Confesso che anche ora che ho terminato di leggere questo romanzo mi sto interrogando su cosa significasse quella stranezza di cui molti avevano parlato. Io non trovo nulla di strano in questa storia, in questo stile, in questo modo di raccontare. La vicenda può sembrare ai limiti della realtà per i molti risvolti drammatici, ma a pensarci bene, cos’altro è la vita se non una serie di eventi drammatici a cui prendiamo parte, ciascuno a proprio modo? C’è chi ha la forza di andare avanti e chi si abbandona. Naoko abbandona, Watanabe va avanti. A dire il vero a me sembra tutto estremamente reale, dall’approccio carnale dedicato al continuo consumo di cibo, una costante lungo tutto il racconto (che mi ha ricordato molto alcune sequenze di La vita di Adele); alla descrizione del sesso, sempre presente ma personalmente mai invadente, del tutto naturale, come accade tra le persone in carne ed ossa; all’incontro con la follia, lento e pungente; fino all’incedere della morte, tragica eppure così paradossalmente normale nella vita di tutti i giorni.
Personalmente non mi sento di inserire Norwegian wood tra i miei romanzi preferiti di sempre, ma non posso negare che abbia un fascino disarmante, proprio dovuto alla sua semplicità ed al lirismo con cui sono descritte le situazioni più banali. Anche in questo caso non posso che apprezzare il messaggio di speranza che chiude la storia, come a ricordarci che le avversità nella vita non smettono mai e più passa il tempo e più sono devastanti, più vale la pena di andare avanti.
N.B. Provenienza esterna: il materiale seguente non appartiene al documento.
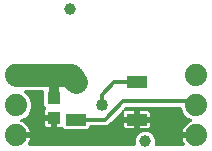
<source format=gbr>
G04 EAGLE Gerber RS-274X export*
G75*
%MOMM*%
%FSLAX34Y34*%
%LPD*%
%INTop Copper*%
%IPPOS*%
%AMOC8*
5,1,8,0,0,1.08239X$1,22.5*%
G01*
%ADD10R,1.000000X1.100000*%
%ADD11C,1.879600*%
%ADD12R,1.651000X1.000000*%
%ADD13C,1.000000*%
%ADD14C,1.905000*%
%ADD15C,0.812800*%
%ADD16C,0.304800*%
%ADD17C,1.016000*%

G36*
X112831Y4071D02*
X112831Y4071D01*
X112880Y4069D01*
X112988Y4091D01*
X113097Y4105D01*
X113143Y4123D01*
X113192Y4133D01*
X113290Y4181D01*
X113392Y4222D01*
X113433Y4251D01*
X113477Y4273D01*
X113561Y4344D01*
X113650Y4408D01*
X113681Y4447D01*
X113719Y4479D01*
X113783Y4569D01*
X113853Y4653D01*
X113874Y4698D01*
X113902Y4739D01*
X113941Y4842D01*
X113988Y4941D01*
X113997Y4990D01*
X114015Y5036D01*
X114027Y5146D01*
X114048Y5253D01*
X114045Y5303D01*
X114050Y5353D01*
X114035Y5461D01*
X114028Y5571D01*
X114013Y5618D01*
X114006Y5667D01*
X113954Y5820D01*
X113871Y6019D01*
X113871Y9221D01*
X115097Y12179D01*
X117361Y14443D01*
X120319Y15669D01*
X123521Y15669D01*
X126479Y14443D01*
X128743Y12179D01*
X129969Y9221D01*
X129969Y6019D01*
X129886Y5820D01*
X129873Y5772D01*
X129852Y5727D01*
X129831Y5619D01*
X129802Y5513D01*
X129801Y5463D01*
X129792Y5414D01*
X129799Y5305D01*
X129797Y5195D01*
X129809Y5147D01*
X129812Y5097D01*
X129846Y4993D01*
X129871Y4886D01*
X129895Y4842D01*
X129910Y4795D01*
X129969Y4702D01*
X130020Y4605D01*
X130053Y4568D01*
X130080Y4526D01*
X130160Y4451D01*
X130234Y4369D01*
X130275Y4342D01*
X130312Y4308D01*
X130408Y4255D01*
X130500Y4195D01*
X130547Y4178D01*
X130590Y4154D01*
X130696Y4127D01*
X130800Y4091D01*
X130850Y4087D01*
X130898Y4075D01*
X131059Y4065D01*
X154126Y4065D01*
X154165Y4070D01*
X154205Y4067D01*
X154323Y4090D01*
X154441Y4105D01*
X154478Y4119D01*
X154517Y4127D01*
X154626Y4178D01*
X154737Y4222D01*
X154769Y4245D01*
X154805Y4262D01*
X154897Y4338D01*
X154994Y4408D01*
X155020Y4439D01*
X155050Y4464D01*
X155121Y4561D01*
X155197Y4653D01*
X155214Y4689D01*
X155238Y4722D01*
X155282Y4833D01*
X155333Y4941D01*
X155340Y4980D01*
X155355Y5017D01*
X155370Y5136D01*
X155392Y5253D01*
X155390Y5293D01*
X155395Y5333D01*
X155380Y5452D01*
X155373Y5571D01*
X155360Y5609D01*
X155355Y5648D01*
X155312Y5760D01*
X155275Y5873D01*
X155253Y5907D01*
X155239Y5944D01*
X155153Y6080D01*
X154889Y6443D01*
X154036Y8117D01*
X153455Y9904D01*
X153415Y10161D01*
X163830Y10161D01*
X163948Y10176D01*
X164067Y10183D01*
X164105Y10196D01*
X164145Y10201D01*
X164256Y10244D01*
X164369Y10281D01*
X164403Y10303D01*
X164441Y10318D01*
X164537Y10388D01*
X164638Y10451D01*
X164666Y10481D01*
X164698Y10504D01*
X164774Y10596D01*
X164856Y10683D01*
X164875Y10718D01*
X164901Y10749D01*
X164952Y10857D01*
X165009Y10961D01*
X165020Y11001D01*
X165037Y11037D01*
X165059Y11154D01*
X165089Y11269D01*
X165093Y11330D01*
X165097Y11350D01*
X165095Y11370D01*
X165099Y11430D01*
X165099Y13970D01*
X165084Y14088D01*
X165077Y14207D01*
X165064Y14245D01*
X165059Y14285D01*
X165015Y14396D01*
X164979Y14509D01*
X164957Y14544D01*
X164942Y14581D01*
X164872Y14677D01*
X164809Y14778D01*
X164779Y14806D01*
X164755Y14839D01*
X164664Y14914D01*
X164577Y14996D01*
X164542Y15016D01*
X164510Y15041D01*
X164403Y15092D01*
X164298Y15150D01*
X164259Y15160D01*
X164223Y15177D01*
X164106Y15199D01*
X163991Y15229D01*
X163930Y15233D01*
X163910Y15237D01*
X163890Y15235D01*
X163830Y15239D01*
X153415Y15239D01*
X153455Y15496D01*
X154036Y17283D01*
X154889Y18957D01*
X155994Y20478D01*
X157322Y21806D01*
X158843Y22911D01*
X160517Y23764D01*
X160982Y23915D01*
X161009Y23928D01*
X161038Y23935D01*
X161153Y23995D01*
X161270Y24050D01*
X161293Y24069D01*
X161319Y24083D01*
X161415Y24171D01*
X161515Y24253D01*
X161532Y24277D01*
X161554Y24297D01*
X161626Y24406D01*
X161702Y24510D01*
X161713Y24538D01*
X161729Y24563D01*
X161771Y24686D01*
X161819Y24806D01*
X161823Y24836D01*
X161832Y24864D01*
X161843Y24993D01*
X161859Y25121D01*
X161855Y25151D01*
X161858Y25181D01*
X161835Y25309D01*
X161819Y25437D01*
X161808Y25465D01*
X161803Y25494D01*
X161750Y25612D01*
X161702Y25733D01*
X161685Y25757D01*
X161673Y25784D01*
X161592Y25885D01*
X161516Y25990D01*
X161493Y26009D01*
X161474Y26033D01*
X161371Y26110D01*
X161271Y26193D01*
X161244Y26206D01*
X161220Y26224D01*
X161075Y26295D01*
X158050Y27548D01*
X154548Y31050D01*
X152653Y35624D01*
X152653Y35662D01*
X152638Y35780D01*
X152631Y35899D01*
X152618Y35937D01*
X152613Y35977D01*
X152570Y36088D01*
X152533Y36201D01*
X152511Y36235D01*
X152496Y36273D01*
X152427Y36369D01*
X152363Y36470D01*
X152333Y36497D01*
X152310Y36530D01*
X152218Y36606D01*
X152131Y36688D01*
X152096Y36707D01*
X152065Y36733D01*
X151957Y36784D01*
X151853Y36841D01*
X151813Y36851D01*
X151777Y36869D01*
X151660Y36891D01*
X151545Y36921D01*
X151485Y36924D01*
X151465Y36928D01*
X151444Y36927D01*
X151384Y36931D01*
X105798Y36931D01*
X105700Y36918D01*
X105601Y36915D01*
X105542Y36899D01*
X105482Y36891D01*
X105390Y36855D01*
X105295Y36827D01*
X105243Y36796D01*
X105187Y36774D01*
X105107Y36716D01*
X105021Y36666D01*
X104946Y36599D01*
X104929Y36587D01*
X104921Y36578D01*
X104900Y36559D01*
X103825Y35484D01*
X103732Y35363D01*
X103637Y35244D01*
X103634Y35238D01*
X103630Y35232D01*
X103570Y35093D01*
X103507Y34953D01*
X103506Y34947D01*
X103503Y34940D01*
X103480Y34790D01*
X103454Y34640D01*
X103455Y34633D01*
X103454Y34626D01*
X103468Y34473D01*
X103481Y34323D01*
X103483Y34316D01*
X103483Y34310D01*
X103536Y34165D01*
X103585Y34022D01*
X103589Y34017D01*
X103591Y34010D01*
X103637Y33943D01*
X103560Y33981D01*
X103424Y34051D01*
X103417Y34052D01*
X103411Y34055D01*
X103262Y34087D01*
X103114Y34120D01*
X103107Y34120D01*
X103100Y34121D01*
X102949Y34115D01*
X102796Y34111D01*
X102789Y34109D01*
X102783Y34108D01*
X102637Y34065D01*
X102490Y34022D01*
X102484Y34019D01*
X102478Y34017D01*
X102348Y33938D01*
X102216Y33861D01*
X102210Y33855D01*
X102206Y33852D01*
X102198Y33845D01*
X102095Y33754D01*
X92729Y24388D01*
X89678Y21337D01*
X75703Y21337D01*
X75585Y21322D01*
X75466Y21315D01*
X75428Y21302D01*
X75387Y21297D01*
X75277Y21254D01*
X75164Y21217D01*
X75129Y21195D01*
X75092Y21180D01*
X74996Y21111D01*
X74895Y21047D01*
X74867Y21017D01*
X74834Y20994D01*
X74758Y20902D01*
X74677Y20815D01*
X74657Y20780D01*
X74632Y20749D01*
X74581Y20641D01*
X74523Y20537D01*
X74513Y20497D01*
X74496Y20461D01*
X74474Y20344D01*
X74444Y20229D01*
X74440Y20169D01*
X74436Y20149D01*
X74438Y20128D01*
X74434Y20068D01*
X74434Y19901D01*
X72648Y18115D01*
X53612Y18115D01*
X52131Y19596D01*
X52043Y19665D01*
X51959Y19740D01*
X51917Y19762D01*
X51880Y19791D01*
X51777Y19836D01*
X51677Y19888D01*
X51632Y19899D01*
X51588Y19917D01*
X51477Y19935D01*
X51368Y19961D01*
X51321Y19960D01*
X51274Y19967D01*
X51162Y19957D01*
X51050Y19954D01*
X51004Y19942D01*
X50958Y19937D01*
X50852Y19899D01*
X50743Y19869D01*
X50679Y19837D01*
X50658Y19830D01*
X50643Y19820D01*
X50599Y19798D01*
X50431Y19700D01*
X49784Y19527D01*
X46949Y19527D01*
X46949Y26338D01*
X46934Y26456D01*
X46927Y26575D01*
X46914Y26613D01*
X46909Y26653D01*
X46866Y26764D01*
X46829Y26877D01*
X46807Y26911D01*
X46792Y26949D01*
X46723Y27045D01*
X46659Y27146D01*
X46629Y27174D01*
X46606Y27206D01*
X46514Y27282D01*
X46427Y27364D01*
X46392Y27383D01*
X46361Y27409D01*
X46253Y27460D01*
X46149Y27517D01*
X46109Y27527D01*
X46073Y27545D01*
X45956Y27567D01*
X45841Y27597D01*
X45781Y27601D01*
X45761Y27604D01*
X45740Y27603D01*
X45680Y27607D01*
X44489Y27607D01*
X44489Y28798D01*
X44474Y28916D01*
X44467Y29035D01*
X44454Y29073D01*
X44449Y29114D01*
X44405Y29224D01*
X44369Y29337D01*
X44347Y29372D01*
X44332Y29409D01*
X44262Y29505D01*
X44199Y29606D01*
X44169Y29634D01*
X44145Y29667D01*
X44054Y29743D01*
X43967Y29824D01*
X43932Y29844D01*
X43900Y29869D01*
X43793Y29920D01*
X43688Y29978D01*
X43649Y29988D01*
X43613Y30005D01*
X43496Y30027D01*
X43380Y30057D01*
X43320Y30061D01*
X43300Y30065D01*
X43280Y30063D01*
X43220Y30067D01*
X36909Y30067D01*
X36909Y33402D01*
X37082Y34049D01*
X37417Y34628D01*
X37600Y34811D01*
X37673Y34905D01*
X37752Y34995D01*
X37770Y35031D01*
X37795Y35062D01*
X37842Y35172D01*
X37897Y35278D01*
X37905Y35317D01*
X37921Y35354D01*
X37940Y35472D01*
X37966Y35588D01*
X37965Y35629D01*
X37971Y35668D01*
X37960Y35787D01*
X37957Y35906D01*
X37945Y35945D01*
X37941Y35985D01*
X37901Y36097D01*
X37868Y36211D01*
X37848Y36246D01*
X37834Y36284D01*
X37767Y36383D01*
X37707Y36485D01*
X37667Y36531D01*
X37655Y36547D01*
X37640Y36561D01*
X37600Y36606D01*
X36401Y37805D01*
X36401Y49657D01*
X36386Y49775D01*
X36379Y49894D01*
X36366Y49932D01*
X36361Y49973D01*
X36318Y50083D01*
X36281Y50196D01*
X36259Y50231D01*
X36244Y50268D01*
X36175Y50364D01*
X36111Y50465D01*
X36081Y50493D01*
X36058Y50526D01*
X35966Y50602D01*
X35879Y50683D01*
X35844Y50703D01*
X35813Y50728D01*
X35705Y50779D01*
X35601Y50837D01*
X35561Y50847D01*
X35525Y50864D01*
X35408Y50886D01*
X35293Y50916D01*
X35233Y50920D01*
X35213Y50924D01*
X35192Y50922D01*
X35132Y50926D01*
X20540Y50926D01*
X20403Y50909D01*
X20264Y50896D01*
X20245Y50889D01*
X20225Y50886D01*
X20096Y50835D01*
X19965Y50788D01*
X19948Y50777D01*
X19929Y50769D01*
X19817Y50688D01*
X19702Y50610D01*
X19688Y50594D01*
X19672Y50583D01*
X19583Y50475D01*
X19491Y50371D01*
X19482Y50353D01*
X19469Y50338D01*
X19410Y50212D01*
X19346Y50088D01*
X19342Y50068D01*
X19333Y50050D01*
X19307Y49914D01*
X19277Y49778D01*
X19277Y49757D01*
X19274Y49738D01*
X19282Y49599D01*
X19286Y49460D01*
X19292Y49440D01*
X19293Y49420D01*
X19336Y49288D01*
X19375Y49154D01*
X19385Y49137D01*
X19391Y49118D01*
X19466Y49000D01*
X19536Y48880D01*
X19555Y48859D01*
X19562Y48849D01*
X19577Y48835D01*
X19643Y48760D01*
X23252Y45150D01*
X25147Y40576D01*
X25147Y35624D01*
X23252Y31050D01*
X19750Y27548D01*
X16725Y26295D01*
X16699Y26280D01*
X16670Y26271D01*
X16561Y26201D01*
X16448Y26137D01*
X16427Y26116D01*
X16402Y26100D01*
X16313Y26006D01*
X16220Y25916D01*
X16204Y25890D01*
X16184Y25869D01*
X16121Y25755D01*
X16054Y25645D01*
X16045Y25616D01*
X16031Y25590D01*
X15998Y25465D01*
X15960Y25341D01*
X15959Y25311D01*
X15951Y25282D01*
X15951Y25152D01*
X15945Y25023D01*
X15951Y24994D01*
X15951Y24964D01*
X15983Y24839D01*
X16009Y24712D01*
X16022Y24685D01*
X16030Y24656D01*
X16092Y24543D01*
X16149Y24426D01*
X16168Y24403D01*
X16183Y24377D01*
X16271Y24283D01*
X16355Y24184D01*
X16380Y24167D01*
X16400Y24145D01*
X16509Y24076D01*
X16615Y24001D01*
X16643Y23990D01*
X16669Y23974D01*
X16818Y23915D01*
X17283Y23764D01*
X18957Y22911D01*
X20478Y21806D01*
X21806Y20478D01*
X22911Y18957D01*
X23764Y17283D01*
X24345Y15496D01*
X24385Y15239D01*
X13970Y15239D01*
X13852Y15224D01*
X13733Y15217D01*
X13695Y15204D01*
X13655Y15199D01*
X13544Y15156D01*
X13431Y15119D01*
X13397Y15097D01*
X13359Y15082D01*
X13263Y15012D01*
X13162Y14949D01*
X13134Y14919D01*
X13102Y14895D01*
X13026Y14804D01*
X12944Y14717D01*
X12925Y14682D01*
X12899Y14651D01*
X12848Y14543D01*
X12791Y14439D01*
X12780Y14399D01*
X12763Y14363D01*
X12741Y14246D01*
X12711Y14131D01*
X12707Y14070D01*
X12703Y14050D01*
X12705Y14030D01*
X12701Y13970D01*
X12701Y11430D01*
X12716Y11312D01*
X12723Y11193D01*
X12736Y11155D01*
X12741Y11114D01*
X12785Y11004D01*
X12821Y10891D01*
X12843Y10856D01*
X12858Y10819D01*
X12928Y10723D01*
X12991Y10622D01*
X13021Y10594D01*
X13045Y10561D01*
X13136Y10486D01*
X13223Y10404D01*
X13258Y10384D01*
X13290Y10359D01*
X13397Y10308D01*
X13502Y10250D01*
X13541Y10240D01*
X13577Y10223D01*
X13694Y10201D01*
X13809Y10171D01*
X13870Y10167D01*
X13890Y10163D01*
X13910Y10165D01*
X13970Y10161D01*
X24385Y10161D01*
X24345Y9904D01*
X23764Y8117D01*
X22911Y6443D01*
X22647Y6080D01*
X22628Y6045D01*
X22603Y6015D01*
X22552Y5906D01*
X22494Y5801D01*
X22484Y5763D01*
X22467Y5727D01*
X22445Y5609D01*
X22415Y5493D01*
X22415Y5454D01*
X22408Y5414D01*
X22415Y5295D01*
X22415Y5175D01*
X22425Y5137D01*
X22427Y5097D01*
X22464Y4983D01*
X22494Y4867D01*
X22513Y4832D01*
X22525Y4795D01*
X22589Y4694D01*
X22647Y4589D01*
X22674Y4559D01*
X22695Y4526D01*
X22783Y4444D01*
X22865Y4357D01*
X22898Y4335D01*
X22927Y4308D01*
X23032Y4250D01*
X23133Y4186D01*
X23171Y4174D01*
X23206Y4154D01*
X23321Y4125D01*
X23435Y4087D01*
X23475Y4085D01*
X23514Y4075D01*
X23674Y4065D01*
X112781Y4065D01*
X112831Y4071D01*
G37*
%LPC*%
G36*
X103874Y28663D02*
X103874Y28663D01*
X103874Y31498D01*
X104047Y32145D01*
X104092Y32222D01*
X104151Y32361D01*
X104212Y32502D01*
X104213Y32509D01*
X104215Y32515D01*
X104238Y32665D01*
X104262Y32816D01*
X104261Y32823D01*
X104262Y32830D01*
X104246Y32980D01*
X104232Y33133D01*
X104229Y33140D01*
X104229Y33146D01*
X104176Y33287D01*
X104124Y33432D01*
X104120Y33438D01*
X104118Y33444D01*
X104079Y33501D01*
X104143Y33468D01*
X104279Y33397D01*
X104285Y33395D01*
X104291Y33392D01*
X104440Y33359D01*
X104588Y33324D01*
X104595Y33324D01*
X104602Y33323D01*
X104754Y33327D01*
X104906Y33330D01*
X104913Y33332D01*
X104919Y33332D01*
X105067Y33375D01*
X105213Y33415D01*
X105221Y33419D01*
X105225Y33421D01*
X105235Y33426D01*
X105357Y33487D01*
X105434Y33532D01*
X106081Y33705D01*
X112171Y33705D01*
X112171Y28663D01*
X103874Y28663D01*
G37*
%LPD*%
%LPC*%
G36*
X117169Y28663D02*
X117169Y28663D01*
X117169Y33705D01*
X123259Y33705D01*
X123906Y33532D01*
X124485Y33197D01*
X124958Y32724D01*
X125293Y32145D01*
X125466Y31498D01*
X125466Y28663D01*
X117169Y28663D01*
G37*
%LPD*%
%LPC*%
G36*
X117169Y18623D02*
X117169Y18623D01*
X117169Y23665D01*
X125466Y23665D01*
X125466Y20830D01*
X125293Y20183D01*
X124958Y19604D01*
X124485Y19131D01*
X123906Y18796D01*
X123259Y18623D01*
X117169Y18623D01*
G37*
%LPD*%
%LPC*%
G36*
X106081Y18623D02*
X106081Y18623D01*
X105434Y18796D01*
X104855Y19131D01*
X104382Y19604D01*
X104047Y20183D01*
X103874Y20830D01*
X103874Y23665D01*
X112171Y23665D01*
X112171Y18623D01*
X106081Y18623D01*
G37*
%LPD*%
%LPC*%
G36*
X39116Y19527D02*
X39116Y19527D01*
X38469Y19700D01*
X37890Y20035D01*
X37417Y20508D01*
X37082Y21087D01*
X36909Y21734D01*
X36909Y25069D01*
X41951Y25069D01*
X41951Y19527D01*
X39116Y19527D01*
G37*
%LPD*%
D10*
X44450Y27568D03*
X44450Y44568D03*
D11*
X12700Y12700D03*
X12700Y38100D03*
X12700Y63500D03*
X165100Y12700D03*
X165100Y38100D03*
X165100Y63500D03*
D12*
X63130Y58164D03*
X114670Y58164D03*
X114670Y26164D03*
X63130Y26164D03*
D13*
X58420Y119380D03*
X121920Y7620D03*
D14*
X50800Y63500D02*
X12700Y63500D01*
X50800Y63500D02*
X58810Y63500D01*
X58810Y62230D01*
X60588Y62230D01*
D15*
X46990Y59690D02*
X45720Y59690D01*
X46990Y59690D02*
X50800Y63500D01*
D14*
X60588Y62230D02*
X60588Y60706D01*
X63130Y58164D01*
D15*
X44450Y57150D02*
X44450Y44568D01*
X44450Y57150D02*
X46990Y59690D01*
D16*
X87784Y25910D02*
X103378Y41504D01*
X161696Y41504D01*
X165100Y38100D01*
X87784Y25910D02*
X63384Y25910D01*
X63130Y26164D01*
D17*
X85014Y38202D03*
D16*
X85014Y47295D01*
X95580Y57861D01*
X114367Y57861D01*
X114670Y58164D01*
M02*

</source>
«A volte entra in quello stato. Crisi di eccitazione e di pianto. Ma va bene, sai, quando è così. Perché comunque tira fuori quello che sente. È quando non si riesce a tirarlo fuori che c’è da avere paura. Allora le emozioni si accumulano dentro il corpo e si induriscono. E quando molte emozioni si sono indurite muoiono dentro il nostro corpo. Quando questo succede, c’è poco da scherzare»

Avete mai letto Norwegian wood o qualche altro romanzo di Murakami? Cosa ne pensate?